Screenshots of the communication between the poacher and game warden.
Dating can be tough, especially when you try to impress a guy by bragging about a “bigo buck” you poached and he turns out to be a game warden. That’s what happened recently to 24-year-old Cannon Harrison, who works as a game warden for the Oklahoma Department of Wildlife Conservation.
In December, Harrison received a message from a woman in his area via the dating app, Bumble; he responded to her simple “hello” by asking her “how she was doing,” The Washington Post reports. Her response – that she killed a “bigo buck”— surprised him. While he didn’t have his profession in his profile, McIntosh County, Oklahoma is pretty rural so he thought someone was playing a joke on him.
Screenshots of the communication between the poacher and game warden.
“Honestly, the first thing I thought was that it was someone who was messing with me because they knew who I was,” Harrison told The Washington Post. “It seemed too good to be true.”
Incredibly, that wasn’t the case and through a carefully calibrated conversation, Harrison managed to have the woman send him some photos as well as other details, including the fact that she had been spotlighting deer. Using her profile photo, he used social media to figure out the woman’s identity, Fox News reports.
Game wardens were at her door the very next day.

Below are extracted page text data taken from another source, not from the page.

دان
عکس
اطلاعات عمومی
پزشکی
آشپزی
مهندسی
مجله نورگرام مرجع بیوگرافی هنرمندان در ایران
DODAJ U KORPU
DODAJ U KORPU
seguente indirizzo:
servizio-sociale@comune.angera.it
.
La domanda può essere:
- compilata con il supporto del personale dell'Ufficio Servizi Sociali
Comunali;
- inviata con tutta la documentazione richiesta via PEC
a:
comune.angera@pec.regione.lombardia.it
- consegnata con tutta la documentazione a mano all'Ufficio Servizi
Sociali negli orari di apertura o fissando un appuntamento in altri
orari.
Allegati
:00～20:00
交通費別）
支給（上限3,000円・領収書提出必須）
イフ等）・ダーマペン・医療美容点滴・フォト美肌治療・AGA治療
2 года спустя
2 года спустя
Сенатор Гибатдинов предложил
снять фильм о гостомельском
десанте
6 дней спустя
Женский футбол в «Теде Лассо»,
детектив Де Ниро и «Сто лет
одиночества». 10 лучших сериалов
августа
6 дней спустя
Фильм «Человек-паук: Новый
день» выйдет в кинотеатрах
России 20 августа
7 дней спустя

According to Fox News, she and a companion pleaded guilty to the crime and were charged with the “improper possession of any illegally taken animal and taking game out-of-season.” She paid $2,400 in fines and managed to avoid other charges of “wanton waste of meat and spotlighting.”
Unfortunately, for Harrison, it wasn’t a love connection.
“You can’t just ignore a broken law that falls right in your lap but was kind of a bummer,” Harrison told Tulsa World. “She said it was her first deer ever, too.”